Goal —
Copy every line of the material below word for word, keeping the original order and punctuation.

Material for this exercise —
[BEGIN]
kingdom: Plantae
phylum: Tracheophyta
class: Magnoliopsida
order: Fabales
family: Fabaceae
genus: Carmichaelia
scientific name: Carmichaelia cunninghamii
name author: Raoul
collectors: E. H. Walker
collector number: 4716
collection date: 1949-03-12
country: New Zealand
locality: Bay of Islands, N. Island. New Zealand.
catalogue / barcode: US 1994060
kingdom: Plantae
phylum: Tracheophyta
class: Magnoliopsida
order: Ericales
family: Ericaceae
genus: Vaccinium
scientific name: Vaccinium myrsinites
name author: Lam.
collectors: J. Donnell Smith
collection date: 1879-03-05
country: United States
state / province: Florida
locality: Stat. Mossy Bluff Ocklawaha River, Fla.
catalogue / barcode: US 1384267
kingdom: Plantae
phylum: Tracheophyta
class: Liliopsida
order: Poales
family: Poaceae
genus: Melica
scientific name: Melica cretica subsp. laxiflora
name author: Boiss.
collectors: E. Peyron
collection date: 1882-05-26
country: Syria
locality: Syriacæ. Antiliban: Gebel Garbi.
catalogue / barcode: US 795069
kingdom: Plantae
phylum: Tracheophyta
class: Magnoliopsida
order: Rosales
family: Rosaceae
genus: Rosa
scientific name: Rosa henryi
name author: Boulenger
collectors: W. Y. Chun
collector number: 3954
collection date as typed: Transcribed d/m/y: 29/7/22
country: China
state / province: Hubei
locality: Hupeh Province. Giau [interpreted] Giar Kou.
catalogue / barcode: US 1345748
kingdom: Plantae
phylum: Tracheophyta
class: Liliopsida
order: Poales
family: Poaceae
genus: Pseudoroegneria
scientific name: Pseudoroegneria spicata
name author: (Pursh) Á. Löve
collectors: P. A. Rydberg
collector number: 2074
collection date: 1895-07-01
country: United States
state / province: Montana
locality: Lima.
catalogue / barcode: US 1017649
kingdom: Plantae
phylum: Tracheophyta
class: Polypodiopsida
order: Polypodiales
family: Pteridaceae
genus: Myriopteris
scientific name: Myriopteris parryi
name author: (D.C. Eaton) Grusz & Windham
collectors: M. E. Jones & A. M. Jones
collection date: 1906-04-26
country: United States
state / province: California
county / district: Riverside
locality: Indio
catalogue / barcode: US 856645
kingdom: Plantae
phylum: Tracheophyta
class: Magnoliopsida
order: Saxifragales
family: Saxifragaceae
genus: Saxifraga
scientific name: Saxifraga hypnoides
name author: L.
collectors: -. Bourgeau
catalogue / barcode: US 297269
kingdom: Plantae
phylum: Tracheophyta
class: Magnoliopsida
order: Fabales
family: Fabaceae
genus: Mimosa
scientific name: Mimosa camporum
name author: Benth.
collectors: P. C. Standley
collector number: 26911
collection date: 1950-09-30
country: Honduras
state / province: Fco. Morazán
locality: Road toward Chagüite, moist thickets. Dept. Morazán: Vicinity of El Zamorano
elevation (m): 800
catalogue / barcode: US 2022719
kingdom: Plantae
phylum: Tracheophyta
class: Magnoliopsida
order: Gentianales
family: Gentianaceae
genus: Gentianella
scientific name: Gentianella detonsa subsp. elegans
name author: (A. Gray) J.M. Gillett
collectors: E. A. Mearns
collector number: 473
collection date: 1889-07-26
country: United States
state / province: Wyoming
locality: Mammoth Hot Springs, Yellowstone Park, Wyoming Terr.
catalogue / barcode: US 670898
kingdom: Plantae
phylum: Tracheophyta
[END]
Exercise solution —
kingdom: Plantae
phylum: Tracheophyta
class: Magnoliopsida
order: Fabales
family: Fabaceae
genus: Carmichaelia
scientific name: Carmichaelia cunninghamii
name author: Raoul
collectors: E. H. Walker
collector number: 4716
collection date: 1949-03-12
country: New Zealand
locality: Bay of Islands, N. Island. New Zealand.
catalogue / barcode: US 1994060
kingdom: Plantae
phylum: Tracheophyta
class: Magnoliopsida
order: Ericales
family: Ericaceae
genus: Vaccinium
scientific name: Vaccinium myrsinites
name author: Lam.
collectors: J. Donnell Smith
collection date: 1879-03-05
country: United States
state / province: Florida
locality: Stat. Mossy Bluff Ocklawaha River, Fla.
catalogue / barcode: US 1384267
kingdom: Plantae
phylum: Tracheophyta
class: Liliopsida
order: Poales
family: Poaceae
genus: Melica
scientific name: Melica cretica subsp. laxiflora
name author: Boiss.
collectors: E. Peyron
collection date: 1882-05-26
country: Syria
locality: Syriacæ. Antiliban: Gebel Garbi.
catalogue / barcode: US 795069
kingdom: Plantae
phylum: Tracheophyta
class: Magnoliopsida
order: Rosales
family: Rosaceae
genus: Rosa
scientific name: Rosa henryi
name author: Boulenger
collectors: W. Y. Chun
collector number: 3954
collection date as typed: Transcribed d/m/y: 29/7/22
country: China
state / province: Hubei
locality: Hupeh Province. Giau [interpreted] Giar Kou.
catalogue / barcode: US 1345748
kingdom: Plantae
phylum: Tracheophyta
class: Liliopsida
order: Poales
family: Poaceae
genus: Pseudoroegneria
scientific name: Pseudoroegneria spicata
name author: (Pursh) Á. Löve
collectors: P. A. Rydberg
collector number: 2074
collection date: 1895-07-01
country: United States
state / province: Montana
locality: Lima.
catalogue / barcode: US 1017649
kingdom: Plantae
phylum: Tracheophyta
class: Polypodiopsida
order: Polypodiales
family: Pteridaceae
genus: Myriopteris
scientific name: Myriopteris parryi
name author: (D.C. Eaton) Grusz & Windham
collectors: M. E. Jones & A. M. Jones
collection date: 1906-04-26
country: United States
state / province: California
county / district: Riverside
locality: Indio
catalogue / barcode: US 856645
kingdom: Plantae
phylum: Tracheophyta
class: Magnoliopsida
order: Saxifragales
family: Saxifragaceae
genus: Saxifraga
scientific name: Saxifraga hypnoides
name author: L.
collectors: -. Bourgeau
catalogue / barcode: US 297269
kingdom: Plantae
phylum: Tracheophyta
class: Magnoliopsida
order: Fabales
family: Fabaceae
genus: Mimosa
scientific name: Mimosa camporum
name author: Benth.
collectors: P. C. Standley
collector number: 26911
collection date: 1950-09-30
country: Honduras
state / province: Fco. Morazán
locality: Road toward Chagüite, moist thickets. Dept. Morazán: Vicinity of El Zamorano
elevation (m): 800
catalogue / barcode: US 2022719
kingdom: Plantae
phylum: Tracheophyta
class: Magnoliopsida
order: Gentianales
family: Gentianaceae
genus: Gentianella
scientific name: Gentianella detonsa subsp. elegans
name author: (A. Gray) J.M. Gillett
collectors: E. A. Mearns
collector number: 473
collection date: 1889-07-26
country: United States
state / province: Wyoming
locality: Mammoth Hot Springs, Yellowstone Park, Wyoming Terr.
catalogue / barcode: US 670898
kingdom: Plantae
phylum: Tracheophyta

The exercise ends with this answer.